Partner, Joe, had given me a short list of chores to prep for a small dinner party we were having the other night. Butterfly and pound the chicken breasts, then grab some heirloom and grape tomatoes out of the garden. I should grab some parsley too. Though I’d planted curly leaf parsley, he swore he saw a flat leaf plant and that was his preference. It has more flavor.

Well, when I got out to my enclosed garden, most of the Brandywine tomatoes were past their prime. Ugly, black spots and evidence that the meadow mice (voles) had been busy. I managed to grab a few that were salvageable and there were still plenty of grape tomatoes; my favorite is Sungold. The only parsley I could find, though, was the curly leafed variety so I skipped it. Then I turned to the parallel bed of cutting flowers. The zinnias were still gorgeous, but the dahlias had been ravaged by Japanese beetles. I’m not sure if I’m going to keep trying dahlias since this had been my second year trying them and they’ve just been completely devoured again.

What I was probably most struck by in the garden was how beautiful the cosmos were looking. I hadn’t grown any in years, but I knew they were supposed to hold up well in a vase.
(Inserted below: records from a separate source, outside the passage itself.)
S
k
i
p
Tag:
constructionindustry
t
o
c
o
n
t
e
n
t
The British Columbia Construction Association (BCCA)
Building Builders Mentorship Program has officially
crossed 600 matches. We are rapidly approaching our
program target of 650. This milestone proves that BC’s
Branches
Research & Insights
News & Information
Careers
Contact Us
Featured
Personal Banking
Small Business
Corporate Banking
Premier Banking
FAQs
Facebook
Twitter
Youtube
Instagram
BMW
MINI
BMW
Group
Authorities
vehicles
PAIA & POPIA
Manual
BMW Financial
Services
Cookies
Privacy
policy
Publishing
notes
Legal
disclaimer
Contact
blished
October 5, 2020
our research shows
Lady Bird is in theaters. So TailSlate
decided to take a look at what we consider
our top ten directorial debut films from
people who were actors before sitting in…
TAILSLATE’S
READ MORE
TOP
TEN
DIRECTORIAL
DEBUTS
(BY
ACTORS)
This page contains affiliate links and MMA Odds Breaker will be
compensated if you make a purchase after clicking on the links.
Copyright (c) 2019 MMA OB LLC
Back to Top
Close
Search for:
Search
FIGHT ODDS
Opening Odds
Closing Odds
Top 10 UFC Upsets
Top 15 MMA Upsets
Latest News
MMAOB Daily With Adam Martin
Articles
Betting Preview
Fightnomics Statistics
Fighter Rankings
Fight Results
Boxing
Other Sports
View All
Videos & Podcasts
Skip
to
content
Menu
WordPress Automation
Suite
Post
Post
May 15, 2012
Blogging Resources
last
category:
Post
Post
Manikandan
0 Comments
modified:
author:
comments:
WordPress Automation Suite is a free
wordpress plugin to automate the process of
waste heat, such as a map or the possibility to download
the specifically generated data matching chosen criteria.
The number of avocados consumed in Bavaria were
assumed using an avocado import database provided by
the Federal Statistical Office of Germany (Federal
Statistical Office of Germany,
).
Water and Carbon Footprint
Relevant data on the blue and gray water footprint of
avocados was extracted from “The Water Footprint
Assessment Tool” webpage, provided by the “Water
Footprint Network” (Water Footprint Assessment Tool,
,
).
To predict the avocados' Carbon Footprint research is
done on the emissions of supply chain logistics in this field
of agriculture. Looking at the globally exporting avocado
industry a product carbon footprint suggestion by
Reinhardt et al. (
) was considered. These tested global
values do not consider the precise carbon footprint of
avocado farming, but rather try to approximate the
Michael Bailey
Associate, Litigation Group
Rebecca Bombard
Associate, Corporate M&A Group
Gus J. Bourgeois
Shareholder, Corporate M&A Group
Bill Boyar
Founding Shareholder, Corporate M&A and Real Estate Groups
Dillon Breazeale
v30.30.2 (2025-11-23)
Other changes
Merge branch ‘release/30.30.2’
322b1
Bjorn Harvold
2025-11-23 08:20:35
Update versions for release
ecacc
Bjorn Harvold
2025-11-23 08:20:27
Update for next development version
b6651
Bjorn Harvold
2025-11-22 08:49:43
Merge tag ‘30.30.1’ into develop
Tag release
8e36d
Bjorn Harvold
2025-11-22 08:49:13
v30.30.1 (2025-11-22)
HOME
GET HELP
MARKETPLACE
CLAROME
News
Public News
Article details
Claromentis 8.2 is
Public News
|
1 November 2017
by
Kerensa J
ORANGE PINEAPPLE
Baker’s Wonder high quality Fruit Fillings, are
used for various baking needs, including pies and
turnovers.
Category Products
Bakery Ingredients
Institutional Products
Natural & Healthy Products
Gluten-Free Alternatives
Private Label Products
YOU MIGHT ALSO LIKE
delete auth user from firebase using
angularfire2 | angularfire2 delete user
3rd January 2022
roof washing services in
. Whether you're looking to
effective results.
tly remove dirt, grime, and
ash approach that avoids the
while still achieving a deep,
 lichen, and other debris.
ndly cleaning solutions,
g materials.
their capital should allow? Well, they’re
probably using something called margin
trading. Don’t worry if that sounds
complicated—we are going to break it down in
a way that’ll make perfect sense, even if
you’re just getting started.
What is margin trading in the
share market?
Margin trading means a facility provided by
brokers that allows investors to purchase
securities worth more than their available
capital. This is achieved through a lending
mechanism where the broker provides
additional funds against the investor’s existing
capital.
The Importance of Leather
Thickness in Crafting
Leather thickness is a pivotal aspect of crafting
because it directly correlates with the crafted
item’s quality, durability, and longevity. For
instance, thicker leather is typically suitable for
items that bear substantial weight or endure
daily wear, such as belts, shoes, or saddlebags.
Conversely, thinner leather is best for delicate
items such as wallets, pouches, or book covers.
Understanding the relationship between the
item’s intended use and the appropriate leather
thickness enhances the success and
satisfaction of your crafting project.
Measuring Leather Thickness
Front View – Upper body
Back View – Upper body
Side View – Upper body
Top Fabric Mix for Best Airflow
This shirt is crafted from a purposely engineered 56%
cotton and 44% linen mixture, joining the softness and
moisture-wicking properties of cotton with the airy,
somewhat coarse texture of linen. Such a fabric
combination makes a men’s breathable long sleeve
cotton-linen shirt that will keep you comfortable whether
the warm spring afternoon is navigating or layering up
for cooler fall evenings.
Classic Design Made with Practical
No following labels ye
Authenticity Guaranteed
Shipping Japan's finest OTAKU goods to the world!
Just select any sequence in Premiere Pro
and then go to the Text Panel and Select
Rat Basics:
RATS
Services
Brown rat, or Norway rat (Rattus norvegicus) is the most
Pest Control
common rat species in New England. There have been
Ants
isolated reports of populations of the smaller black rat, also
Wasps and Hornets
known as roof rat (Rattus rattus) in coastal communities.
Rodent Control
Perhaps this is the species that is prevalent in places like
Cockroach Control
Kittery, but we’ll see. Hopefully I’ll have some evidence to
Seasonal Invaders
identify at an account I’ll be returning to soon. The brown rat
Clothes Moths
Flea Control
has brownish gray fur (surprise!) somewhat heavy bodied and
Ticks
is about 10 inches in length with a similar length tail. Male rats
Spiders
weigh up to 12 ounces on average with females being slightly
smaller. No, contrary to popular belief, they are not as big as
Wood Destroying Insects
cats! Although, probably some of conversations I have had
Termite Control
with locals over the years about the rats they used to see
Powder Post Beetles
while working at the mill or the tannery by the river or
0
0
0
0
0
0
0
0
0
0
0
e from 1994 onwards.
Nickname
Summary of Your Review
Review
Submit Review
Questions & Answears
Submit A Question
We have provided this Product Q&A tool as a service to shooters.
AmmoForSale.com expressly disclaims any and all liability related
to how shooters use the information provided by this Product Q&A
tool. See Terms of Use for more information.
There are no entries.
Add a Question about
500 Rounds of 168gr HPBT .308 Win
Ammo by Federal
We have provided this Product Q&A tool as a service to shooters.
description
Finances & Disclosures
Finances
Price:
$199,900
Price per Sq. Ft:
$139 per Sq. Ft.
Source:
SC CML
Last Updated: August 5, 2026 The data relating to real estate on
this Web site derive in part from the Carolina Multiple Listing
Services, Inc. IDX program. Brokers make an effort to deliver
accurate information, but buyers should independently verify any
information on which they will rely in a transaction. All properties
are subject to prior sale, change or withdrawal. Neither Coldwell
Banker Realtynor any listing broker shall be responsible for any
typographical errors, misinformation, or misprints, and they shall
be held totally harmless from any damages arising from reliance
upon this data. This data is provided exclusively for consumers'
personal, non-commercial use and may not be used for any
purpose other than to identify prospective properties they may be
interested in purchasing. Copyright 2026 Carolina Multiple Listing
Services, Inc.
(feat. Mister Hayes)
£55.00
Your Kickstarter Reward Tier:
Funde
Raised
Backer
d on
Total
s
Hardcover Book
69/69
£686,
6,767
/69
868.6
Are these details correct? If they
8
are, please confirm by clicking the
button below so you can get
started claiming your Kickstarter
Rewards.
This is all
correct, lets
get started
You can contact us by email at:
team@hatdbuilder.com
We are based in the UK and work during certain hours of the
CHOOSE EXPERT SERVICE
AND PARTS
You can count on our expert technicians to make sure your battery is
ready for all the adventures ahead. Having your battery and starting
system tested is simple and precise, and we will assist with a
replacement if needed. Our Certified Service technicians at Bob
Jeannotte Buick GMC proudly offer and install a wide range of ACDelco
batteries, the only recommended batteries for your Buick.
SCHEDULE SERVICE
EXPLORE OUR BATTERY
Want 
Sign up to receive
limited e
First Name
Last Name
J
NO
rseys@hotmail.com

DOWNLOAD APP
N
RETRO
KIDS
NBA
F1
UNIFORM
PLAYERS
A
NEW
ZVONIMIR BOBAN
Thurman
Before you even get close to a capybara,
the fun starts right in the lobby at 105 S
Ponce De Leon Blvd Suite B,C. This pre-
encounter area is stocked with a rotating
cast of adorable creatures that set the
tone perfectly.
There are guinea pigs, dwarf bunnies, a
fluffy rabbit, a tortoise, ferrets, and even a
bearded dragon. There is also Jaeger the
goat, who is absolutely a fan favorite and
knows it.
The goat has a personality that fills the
Big, lush bushes of them, leaning on one another from their sheer mass, I always love both the needle-like foliage of cosmos as well as the cheery pink and deep rose-colored blossoms. They’re such a common annual, much like my favorite zinnias, yet I realized I knew virtually nothing about them.

According to “Cosmos Produces Cosmic Beauty” at aggie-horiticulture.tamu.edu and “All About Old-time Cosmos Flowers” by Amy Grant at gardeningknowhow.com, cosmos are native to Mexico and South America. Brought back to Madrid in the 16th century by Spanish explorers, the wife of the English ambassador to Spain brought cosmos seeds back to England in the late 17th century. Interestingly, Spanish priests were so impressed by how evenly placed the petals were arranged, they christened the plant “cosmos,” which is the Greek word for “ordered universe of harmony.” It would be another 50 years before cosmos were introduced to the US. Kind of a circuitous route, I’d say!

Cosmos come from the family Compositae and is comprised of 20 species, two of which are annuals — C. sulphureus and C. bipinnatus. I’ve got C. bipinnatus in my garden and it’s the variety I believe is the most common. Along with its fern-like wispy foliage, it has a nice array of flower color from pure white to pink to deepest rose. Now, C. sulphureus sounds interesting, too, and I’m going to try to remember to seek it out next spring. It has long leaves with hairy margins and its color range is yellow, orange and red. Both varieties can get fairly tall too. I’d say mine are about 48 inches right now.

Cosmos are about the easiest flower there is to grow. They don’t need to be fed and are probably of most value to us gardeners as our summers seem to be getting hotter and drier — they are extremely drought-tolerant once established. They need moisture to germinate but in fact hate to be over-watered. They’re heat lovers and perform best if just left alone. One of the articles I read said only water cosmos if they are visibly wilting, which they rarely do. Well, hallelujah to that!